Around 60% of respondents to a survey of office tenants in Germany do not plan to reduce their office footprint as a result of Covid-19.
The survey, conducted in September by real estate consultancy Rueckerconsult, polled a total of 210 companies and was backed by ISG, HIH Real Estate and Polis Immobilien AG.
The findings reveal that only 13% of respondents intend to downsize their premises, while another 14% have not yet made up their minds. Just 8% of the survey respondents are planning to expand their floor space in order to ensure that minimum distances are observed.
Working from home has become an established part of Germany’s corporate culture in recent months, with only 14% of the respondents to the Rueckerconsult survey indicating they have not given their employees the option to work from home.
Shifting workplaces or desk-sharing remain more or less the exception in German office reality. The overwhelming majority of respondent tenants stated they do not use this form of office organisation.
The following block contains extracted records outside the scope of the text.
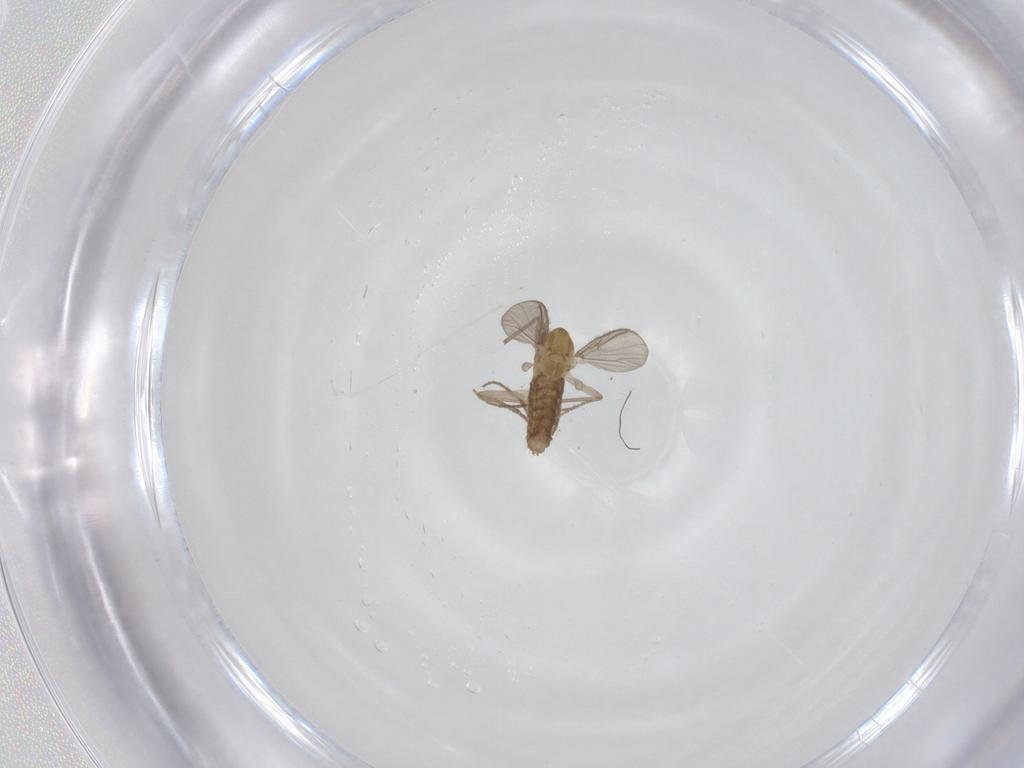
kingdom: Animalia
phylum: Arthropoda
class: Insecta
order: Diptera
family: Chironomidae
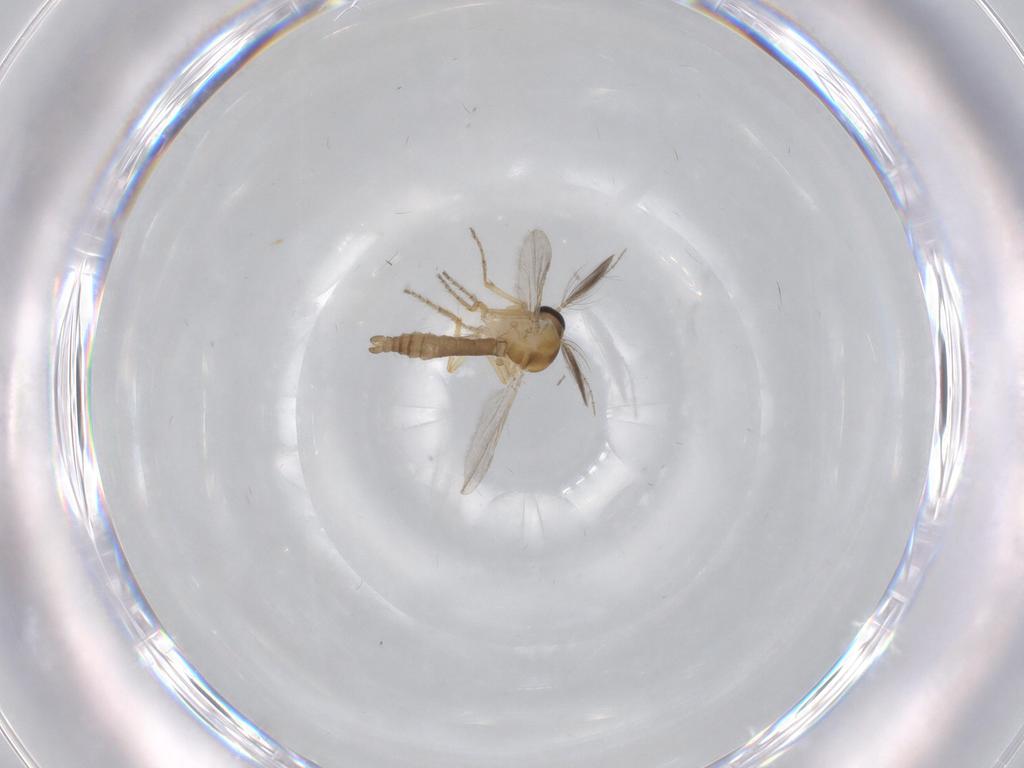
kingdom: Animalia
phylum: Arthropoda
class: Insecta
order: Diptera
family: Ceratopogonidae
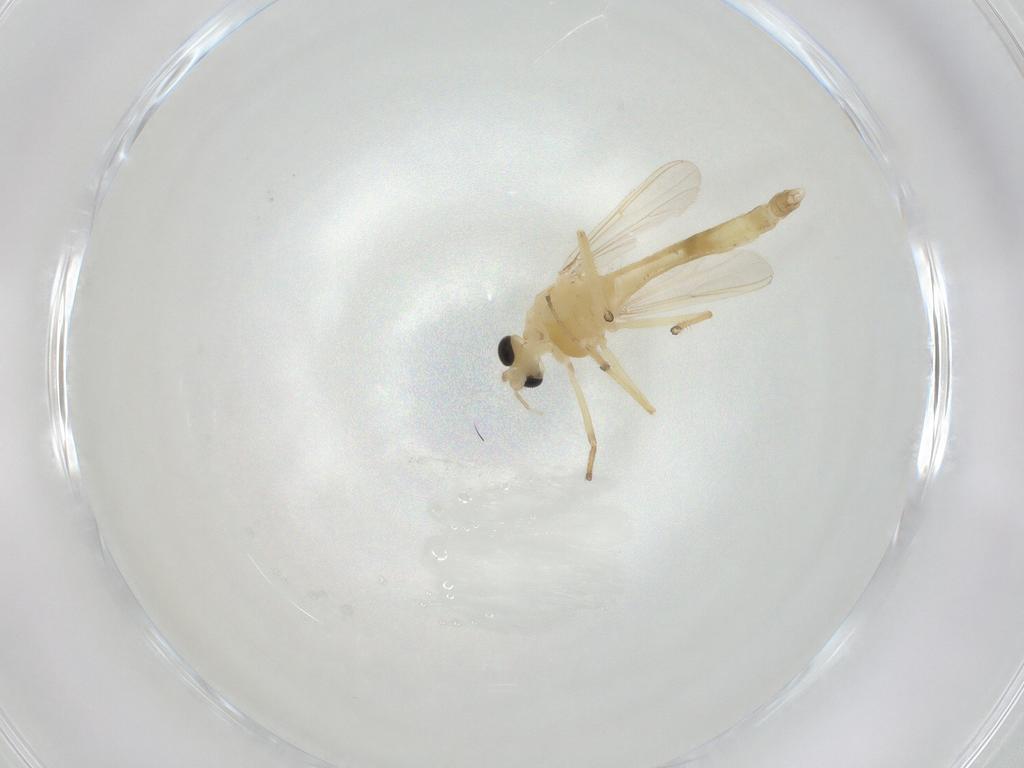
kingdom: Animalia
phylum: Arthropoda
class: Insecta
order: Diptera
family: Chironomidae
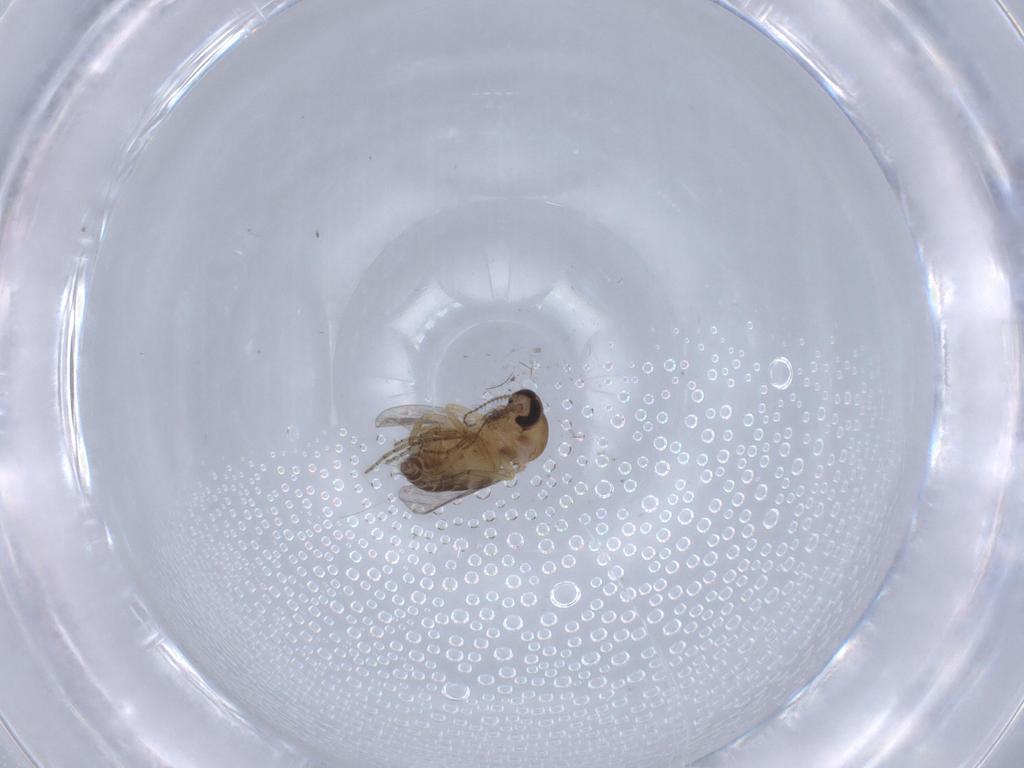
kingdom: Animalia
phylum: Arthropoda
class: Insecta
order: Diptera
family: Ceratopogonidae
Commenting on the findings, Ken Kuhnke, head of lettings and member of the senior management of HIH Real Estate, said: ‘While working from home is a wide-spread practice now, it will not lead to a general floor-space reduction among office occupiers. Rather, office employment will continue to increase. And working from home will actually accelerate the trend toward larger areas for interacting and collaborating…Tenants are well aware that the pandemic is going to end at some point and that the shortage of skilled labour will not have gone away by that time.’
‘Even in the modern work environment, there is no substitute for offices,’ said Mathias Gross, member of the board of Polis Immobilien AG. ‘They guarantee personal exchange, creativity and productivity at the workplace. While the home office will indeed play a role in future, it will quickly lose in significance once the coronavirus crisis is over.’